YOUR ASSIGNMENT: In the listing below, find every line containing "linecap" and copy it out.
[RECORDS PROVIDED — start]
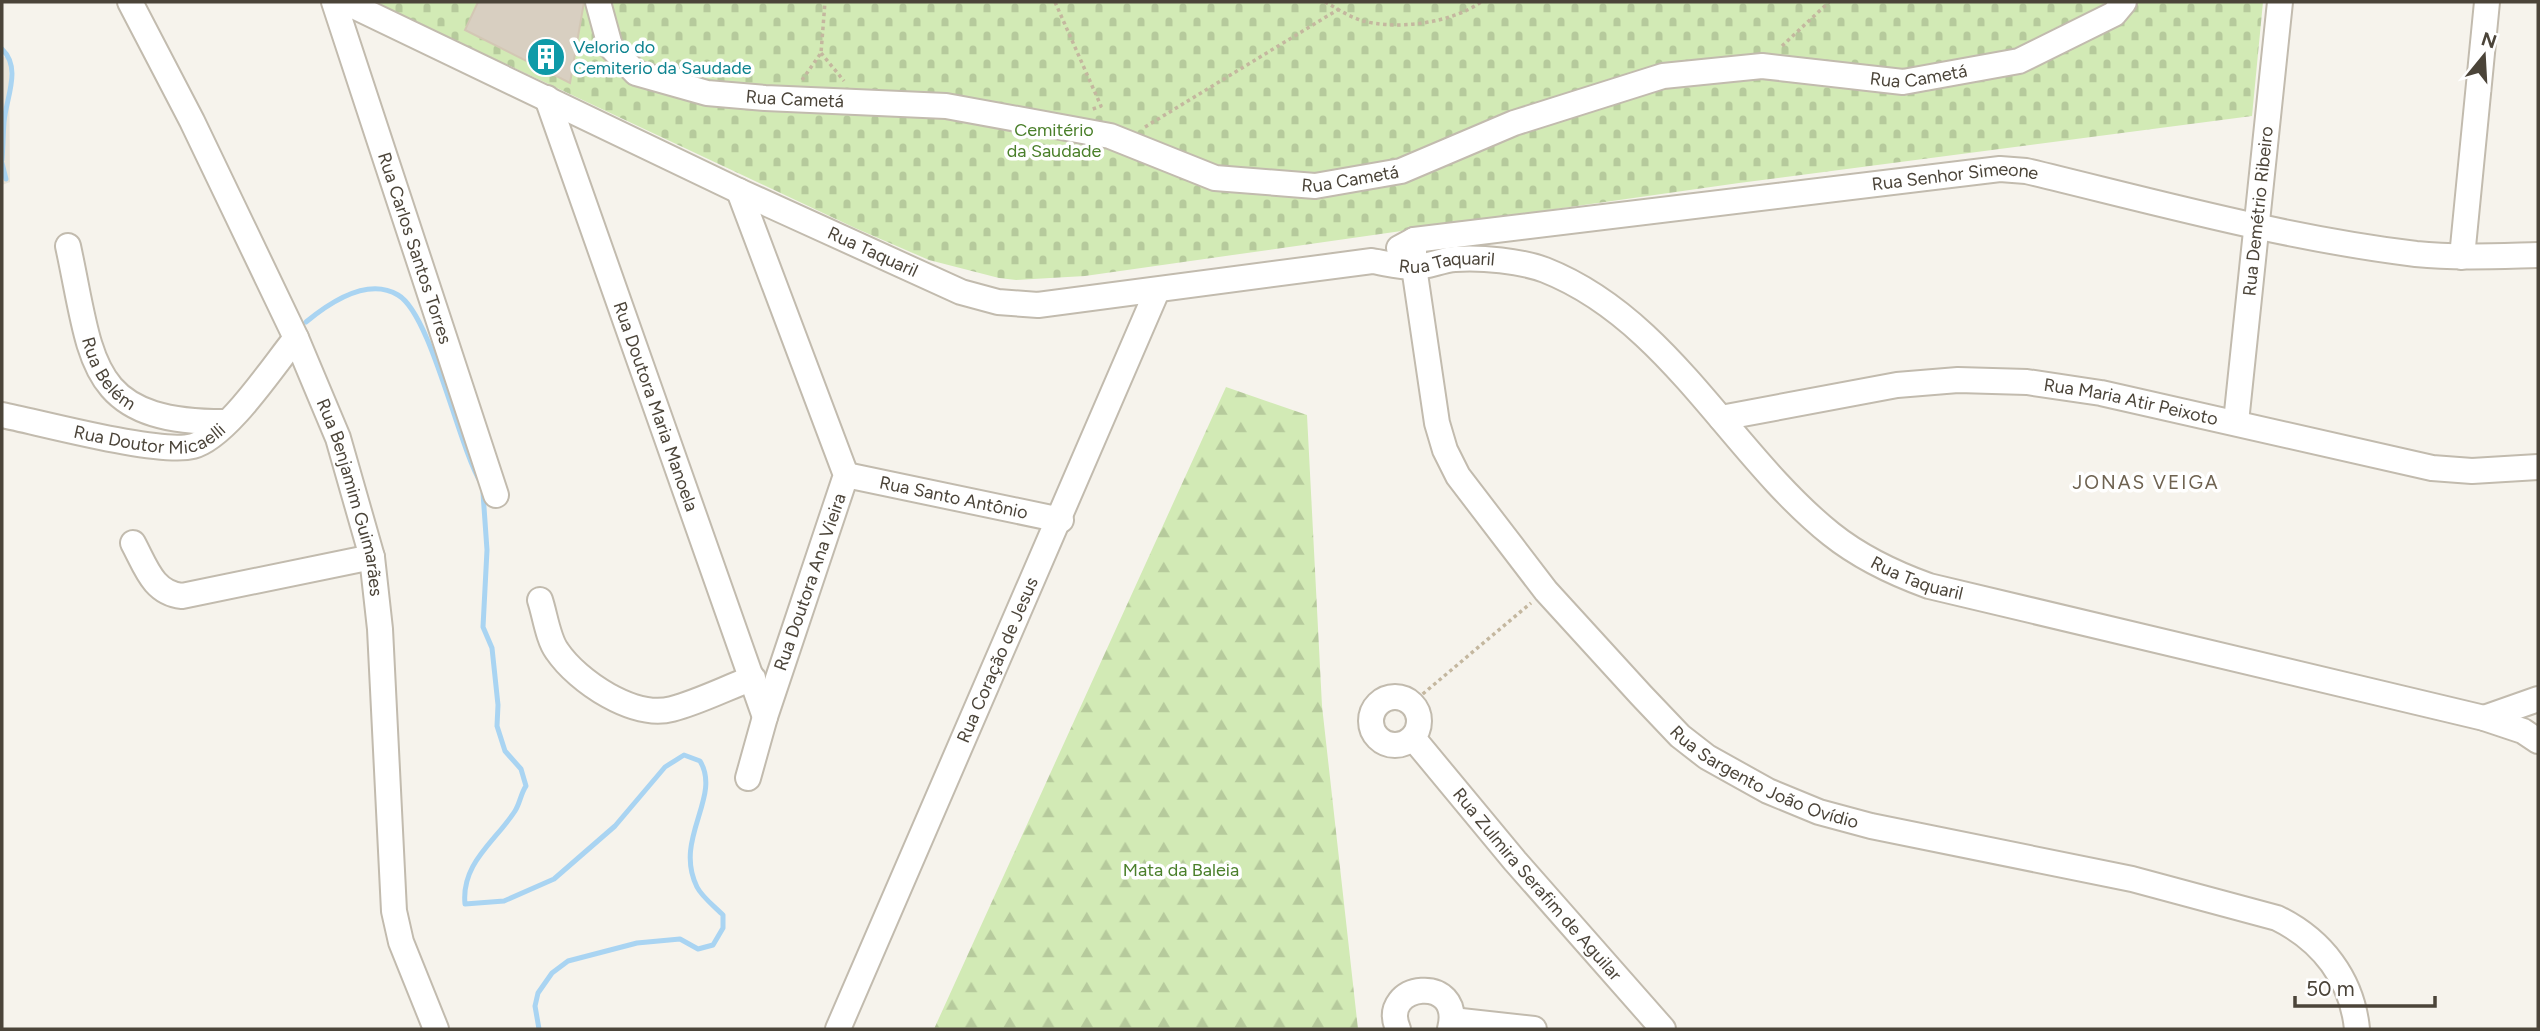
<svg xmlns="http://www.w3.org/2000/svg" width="2540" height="1031" font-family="Figtree,sans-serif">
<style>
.residential{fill:#eae5da}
.forest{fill:url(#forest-firs)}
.cemetery{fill:url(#cemetery-stones)}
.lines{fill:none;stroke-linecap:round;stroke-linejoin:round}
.stream{stroke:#a9d4f2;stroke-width:5}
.building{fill:#d8cfc1;stroke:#d3c7b4;stroke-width:2}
.minor-casing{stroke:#c2bbae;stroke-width:28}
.path{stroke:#c4b79f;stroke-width:3.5;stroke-dasharray:3.5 3.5;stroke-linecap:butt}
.minor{stroke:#fff;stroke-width:24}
.labels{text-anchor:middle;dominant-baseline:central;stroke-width:7;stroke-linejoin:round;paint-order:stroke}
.culture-label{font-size:18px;fill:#0d838f;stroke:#fff;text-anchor:start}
.street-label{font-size:18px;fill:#4b4439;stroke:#fff}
.park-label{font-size:18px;fill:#4a7f2a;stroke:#fff}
.neighbourhood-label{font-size:19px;letter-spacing:2px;fill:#6e6250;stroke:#fff}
</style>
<defs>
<pattern id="forest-firs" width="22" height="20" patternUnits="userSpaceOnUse" patternTransform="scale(1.75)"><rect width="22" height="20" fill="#d2eab5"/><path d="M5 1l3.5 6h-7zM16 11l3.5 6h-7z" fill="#b6ca9c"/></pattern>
<pattern id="cemetery-stones" width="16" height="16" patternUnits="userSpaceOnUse" patternTransform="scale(1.75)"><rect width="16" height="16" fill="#d2eab5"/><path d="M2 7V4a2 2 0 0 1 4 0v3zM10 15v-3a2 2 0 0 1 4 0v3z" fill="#b6ca9c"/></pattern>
</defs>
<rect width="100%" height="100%" fill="#f6f3ec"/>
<polygon class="residential" points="2,56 9,59 10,182 2,185"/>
<polygon class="forest" points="1226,387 1307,415 1322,706 1358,1029 934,1029"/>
<polygon class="cemetery" points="374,2 2263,2 2252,116 1739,183 1085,276 1016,280 999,278 929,260 855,228"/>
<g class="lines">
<g class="stream">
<path d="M2 49C22 68 6 98 4 122 3 135 3 148 2 160"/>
<polyline points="2,163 6,179"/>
<path d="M306 322C329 303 368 277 398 295 431 314 458 445 481 483"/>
<path d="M483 493 487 550 483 627 492 648 498 705 497 726 505 751 521 769 526 786C521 793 520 803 515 811 495 842 461 863 465 904L504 901 554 879 615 826 665 767 684 755 700 761C722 797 673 839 697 887 702 897 715 907 723 915V928L713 945 698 949 680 939 637 943 568 961 552 973 538 993 535 1006 539 1029"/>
</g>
</g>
<polygon class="building" points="478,2 584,2 570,83 465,30"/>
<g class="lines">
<defs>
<g id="minor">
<path id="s1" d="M130 2 192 121 296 338 338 438 372 557 380 629 394 911 401 942 436 1029"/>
<path id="s2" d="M334 2 496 495"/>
<path id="s3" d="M345 2 739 191 961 292 998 302 1038 305 1372 261C1385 263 1400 267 1414 267 1428 267 1441 260 1455 259 1481 257 1521 261 1545 270 1669 319 1731 454 1831 534 1861 558 1893 573 1929 586L2484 718 2523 731 2538 741"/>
<path id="s4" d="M598 2 610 46 636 73 707 93 765 98 946 106 1110 136 1215 178 1315 186 1401 171 1514 123 1663 76 1762 66 1903 82 2019 61 2114 14 2124 2"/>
<path id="s5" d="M547 98 765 717"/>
<polyline points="739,191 846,475 765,717 748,778"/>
<path id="s6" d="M1414 240V267L1437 423 1445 450 1458 476 1546 591 1641 695 1680 736 1707 757 1768 791 1819 812 1871 826 2132 879 2277 918C2322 940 2352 979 2357 1029"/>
<path id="s7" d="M68 246C93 361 86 423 227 422"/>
<path id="s8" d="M1399 248 1414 240 2000 169 2026 171C2155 202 2284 238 2416 254 2457 258 2497 256 2538 255"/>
<polyline points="2462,257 2487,2"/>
<path id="s9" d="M2 415C42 423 159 455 193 446 227 437 273 366 296 338"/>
<path id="s10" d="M1721 418 1897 385 1958 380 2027 382 2101 393 2432 468 2472 471 2538 467"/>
<path id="s11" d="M2236 422 2280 2"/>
<path id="s12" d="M846 475 1061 520"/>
<path d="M133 543C146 567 153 593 182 596L372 557"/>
<path d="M540 600C545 615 548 639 557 651 578 682 634 719 672 709 699 702 726 688 753 678"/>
<circle cx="1395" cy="721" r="24"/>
<polyline points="2484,718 2538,699"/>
<path id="s13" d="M1413 738 1515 861 1663 1029"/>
<polyline points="1452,1020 1534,1029"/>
<path id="s14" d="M838 1029 1157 291"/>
<path d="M1398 1029C1378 983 1464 973 1450 1029"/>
</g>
</defs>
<use href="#minor" class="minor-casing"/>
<g class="path">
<polyline points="1055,2 1101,106 1090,110"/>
<path d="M1325 2C1336 8 1348 16 1360 20 1395 31 1452 23 1481 2"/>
<polyline points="1782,46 1829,2"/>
<polyline points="821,53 844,81"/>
<polyline points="802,80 821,53 825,2"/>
<polyline points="1145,127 1339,9"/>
<polyline points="1412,703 1531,603"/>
</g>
<use href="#minor" class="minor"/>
</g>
<defs>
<symbol id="building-disc" viewBox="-11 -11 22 22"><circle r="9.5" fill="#0f9aa8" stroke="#fff"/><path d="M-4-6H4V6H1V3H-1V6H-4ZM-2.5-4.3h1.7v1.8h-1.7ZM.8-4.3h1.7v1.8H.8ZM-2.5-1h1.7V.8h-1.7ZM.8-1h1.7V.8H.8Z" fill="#fff"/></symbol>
</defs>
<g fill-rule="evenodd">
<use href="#building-disc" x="524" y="35" width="44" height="44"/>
</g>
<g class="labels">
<g class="culture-label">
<text x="573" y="47">Velorio do<tspan x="573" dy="21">Cemiterio da Saudade</tspan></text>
</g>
<g class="street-label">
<text stroke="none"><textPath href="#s4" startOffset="1400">Rua Cametá</textPath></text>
<text stroke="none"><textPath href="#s4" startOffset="245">Rua Cametá</textPath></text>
<text stroke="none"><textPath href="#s4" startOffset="812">Rua Cametá</textPath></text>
<text stroke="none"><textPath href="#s8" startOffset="562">Rua Senhor Simeone</textPath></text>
<text stroke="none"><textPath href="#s11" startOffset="212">Rua Demétrio Ribeiro</textPath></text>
<text stroke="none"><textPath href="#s2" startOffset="259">Rua Carlos Santos Torres</textPath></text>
<text stroke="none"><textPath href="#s3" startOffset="584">Rua Taquaril</textPath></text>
<text stroke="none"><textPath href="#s3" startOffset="1172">Rua Taquaril</textPath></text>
<text stroke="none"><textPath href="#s7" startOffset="136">Rua Belém</textPath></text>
<text stroke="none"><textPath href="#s10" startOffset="415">Rua Maria Atir Peixoto</textPath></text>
<text stroke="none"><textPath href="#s5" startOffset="327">Rua Doutora Maria Manoela</textPath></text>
<text stroke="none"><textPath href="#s9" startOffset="152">Rua Doutor Micaelli</textPath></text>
<text stroke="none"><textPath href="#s12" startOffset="110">Rua Santo Antônio</textPath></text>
<text stroke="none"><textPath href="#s1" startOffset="544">Rua Benjamim Guimarães</textPath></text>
<text stroke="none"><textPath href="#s3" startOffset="1762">Rua Taquaril</textPath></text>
<text transform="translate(810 582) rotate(-71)">Rua Doutora Ana Vieira</text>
<text stroke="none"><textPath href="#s14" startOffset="402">Rua Coração de Jesus</textPath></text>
<text stroke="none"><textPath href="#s6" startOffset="679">Rua Sargento João Ovídio</textPath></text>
<text stroke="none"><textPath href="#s13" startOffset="192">Rua Zulmira Serafim de Aguilar</textPath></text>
</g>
<g class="park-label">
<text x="1054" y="130">Cemitério<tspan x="1054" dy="21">da Saudade</tspan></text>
<text x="1181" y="870">Mata da Baleia</text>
</g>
<g class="neighbourhood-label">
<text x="2146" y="482">JONAS VEIGA</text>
</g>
</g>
<rect width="2540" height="1031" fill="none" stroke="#4b4439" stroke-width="7"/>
<g transform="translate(2484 56) rotate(18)" stroke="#ffffff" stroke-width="5" paint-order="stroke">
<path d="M0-5L12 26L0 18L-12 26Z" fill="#4b4439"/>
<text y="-10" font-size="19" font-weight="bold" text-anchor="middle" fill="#4b4439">N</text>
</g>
<path d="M2295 996v10h140v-10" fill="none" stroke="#4b4439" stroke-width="3.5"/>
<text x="2306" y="996" font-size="21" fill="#4b4439" stroke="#ffffff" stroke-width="5" paint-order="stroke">50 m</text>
</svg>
[RECORDS PROVIDED — finish]
RESULT OF THIS EXERCISE:
.lines{fill:none;stroke-linecap:round;stroke-linejoin:round}
.path{stroke:#c4b79f;stroke-width:3.5;stroke-dasharray:3.5 3.5;stroke-linecap:butt}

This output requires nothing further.